Итак, звучали цикады. Я с некоторой опаской употребляю слово «цикады», потому что вычитал у Набокова что-то вроде «которых почему-то называют цикадами» — а кому и знать, как не Набокову, где цикады, а где не цикады. Порицаемые, точнее, элегантно поставленные Набоковым на место авторы, имели в виду, вероятно, каких-то необычных для их уха кузнечиков, и не удержались, по слабости своей, от экзотического, северянински-красивого слова «цикада». Цикада — это что-то вроде кузнечика, верно? Уж на это-то я могу рассчитывать? В общем, в дальнейшем этих существ, если о них зайдет речь, я буду называть цикадами. Надеюсь, что я не оскорблю этим память великого писателя.
Цикады звучали. На что похож звук, издаваемый одновременно миллионом цикад? Прежде всего, необходимо сказать, что их звука очень много. К нему быстро привыкаешь, но если остановиться, прислушаться, то этот звук, мощный, стереофоничный, моментально оккупирует все твое слуховое пространство. Что касается тембра, то он напомнил мне расходившуюся панцирную общежитскую кровать, только здесь кроватки были совсем махонькие, для каких-то очень маленьких и милых сказочных человечков. Эти крохотные панцирные сетки, миллион сеток, часто-часто вибрировали, издавая крошечный, но все-таки панцирно-сеточный звучик. Впрочем, иногда мне казалось, что это не кроватки, а много-много крохотных трескучих насосиков, которые все что-то качают, качают, качают, очень быстро и безостановочно. Цикады есть почти всюду, где есть растительность. Странно их постоянно слышать, да не просто слышать, а прямо-таки тонуть в их звучании, и не видеть при этом ни единой цикадины — прямо какая-то мистификация.
Эвкалипты, кипарисы, пинии. (Опять, слово «пинии» я пишу, втянув голову в плечи, боясь, как бы какой-нибудь новый Набоков не пригвоздил меня к позорному столбу.) Какая мягкая, добрая хвоя у пинии! Просто приглашает ладонь отдохнуть, побыть в ней. Однако хвоя пинии, благоволя глазу, разочаровывает руку — она вовсе не так мягка на ощупь: колется, сопротивляется. Но разочарование длится недолго. К покалыванию привыкаешь; очень похоже кровь иногда покалывает пальцы изнутри. Пинии имеют корни также и сверху, возносится ими ввысь. Эти верхние пиниевые корневища покрыты мягкими хвойными облаками. Хвоя пинии кажется сплошной, во всяком случае, такой запоминается; хвоя наших-то сосен состоит все же из иголок.
Кипарисы, старые друзья. Их я помню с самого детства, с тех самых старых добрых времен, когда мы с родителями выезжали летом на юг.

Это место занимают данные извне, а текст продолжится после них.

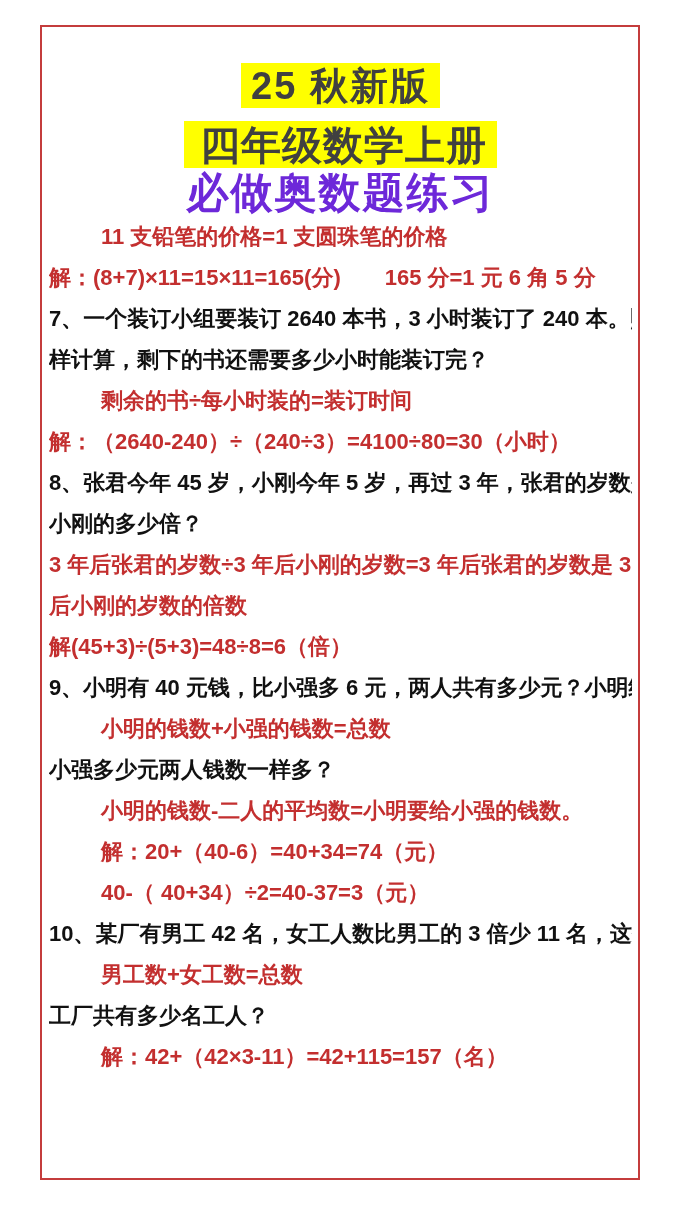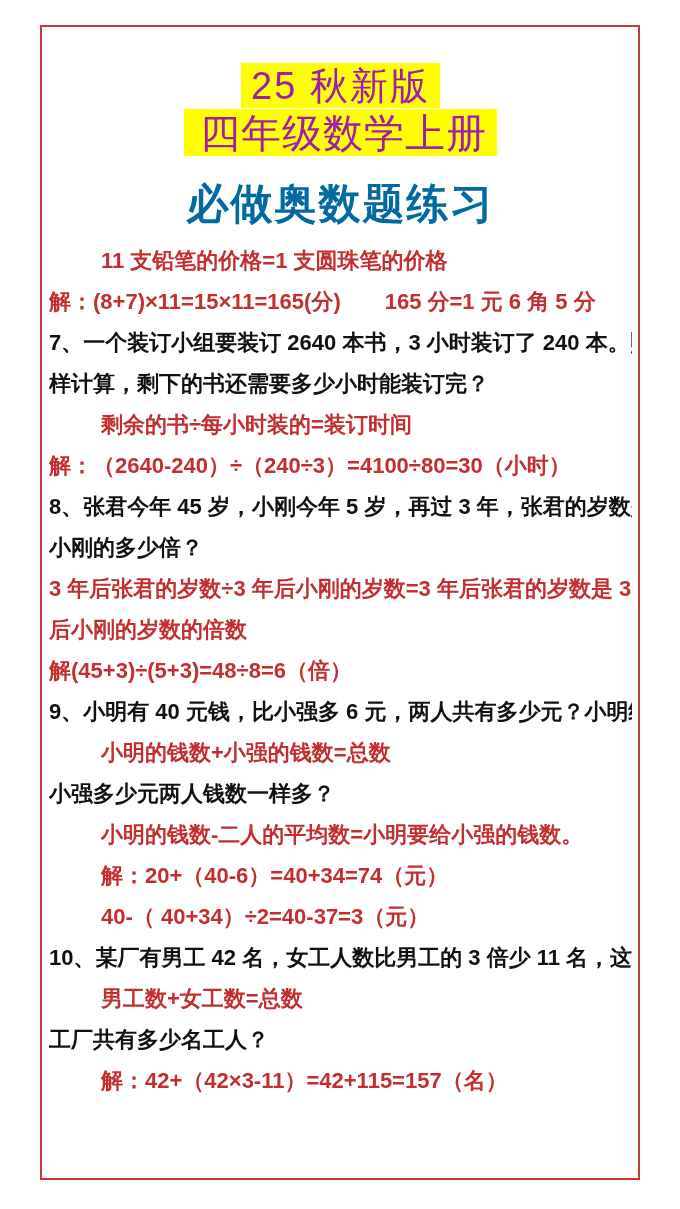--- a/index.html
+++ b/index.html
@@ -35,8 +35,8 @@
   .hl {
     display: inline-block;
     background: #ffff00;
-    color: #a21caf;
-    font-weight: 400;
+    color: #404040;
+    font-weight: 700;
     padding: 4px 10px 3px 10px;
   }
   .t1 { font-size: 38px; letter-spacing: 2px; }

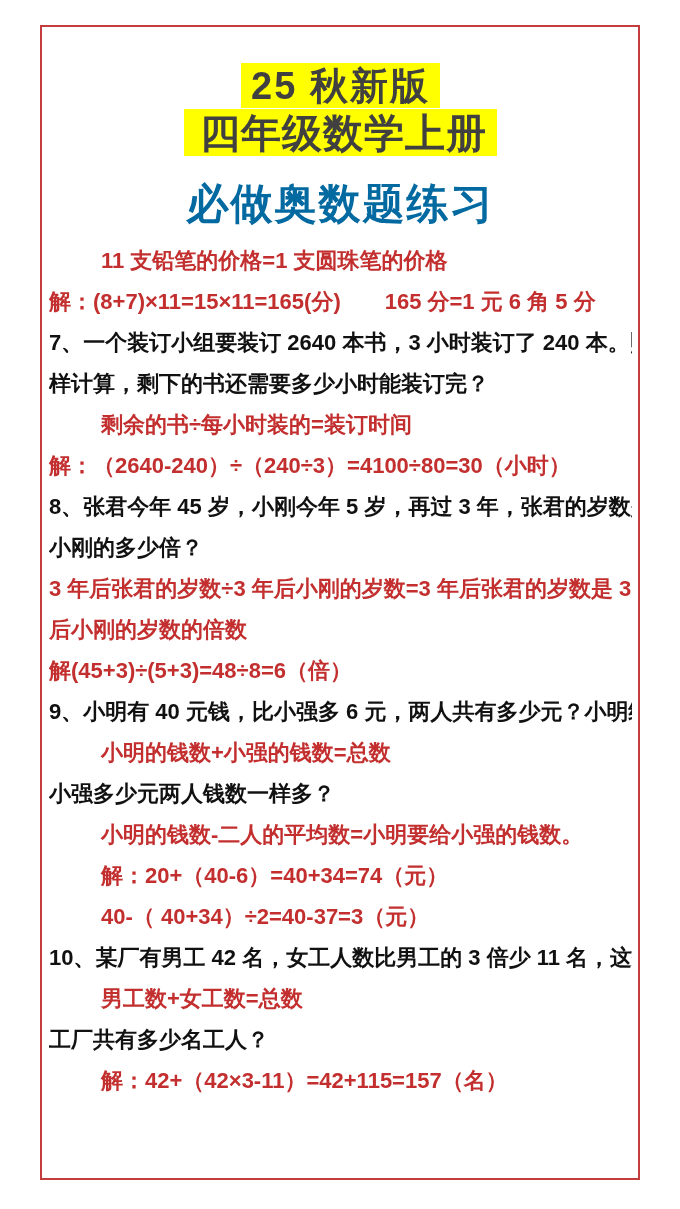--- a/index.html
+++ b/index.html
@@ -40,7 +40,7 @@
     padding: 4px 10px 3px 10px;
   }
   .t1 { font-size: 38px; letter-spacing: 2px; }
-  .t2 { font-size: 40px; letter-spacing: 1px; margin-top: 1px; padding-left: 16px; }
+  .t2 { font-size: 40px; letter-spacing: 1px; margin-top: 13px; padding-left: 16px; }
   .t3 {
     display: inline-block;
     color: #0369a1;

С этим деревом у меня связано одно печальное недоразумение: как-то раз я прочел у Бунина — «чернели кипарисы». И везде дальше: «черные кипарисы». Бунин прямо-таки настаивал, что кипарисы черные. Сколько ни таращил я на них глаза, при самых разных освещениях, мне ни разу не посчастливилось увидеть кипарисы черными. Ну, разве что когда совсем темно и все, на что не падает прямо свет, становится черным. Зеленые они, хоть тресни. Я был подавлен. И как будто для того, чтобы довершить мое посрамление, я не только у Бунина (у Олеши? у Катаева? у того же Набокова?) прочитал про черные кипарисы. И у Пушкина — «темные кипарисы». И он туда же. Спасибо, что хоть не черные. Здесь, впрочем, я готов на компромисс — кипарисы, действительно, темно-зеленые.
Эвкалипты. Я издавна люблю и уважаю их. Благородная потертость эвкалиптового листа, его светло-зеленый, немножко морской цвет. Эвкалиптовая кожура, которая кое-где свисает, перепутавшись, со ствола, как будто кто-то то там, то сям принимался чистить эвкалипт, как банан, недочистил и бросил. Странно думать, что когда-то эвкалипты были только в Австралии. Теперь они есть, я думаю, в каждой южной стране. Помню, еще совсем пацанчиком я был с отцом в Батуми. Мы долго шли под не дающим ни на секунду забыть о себе солнцем, в парниковой духоте и вдруг очутились в тени, в полумраке, в прохладе. Я до сих пор хорошо помню именно внезапность этого перехода. «Бабушка!» — вдруг осенило меня. Это были эвкалипты. Но почему бабушка?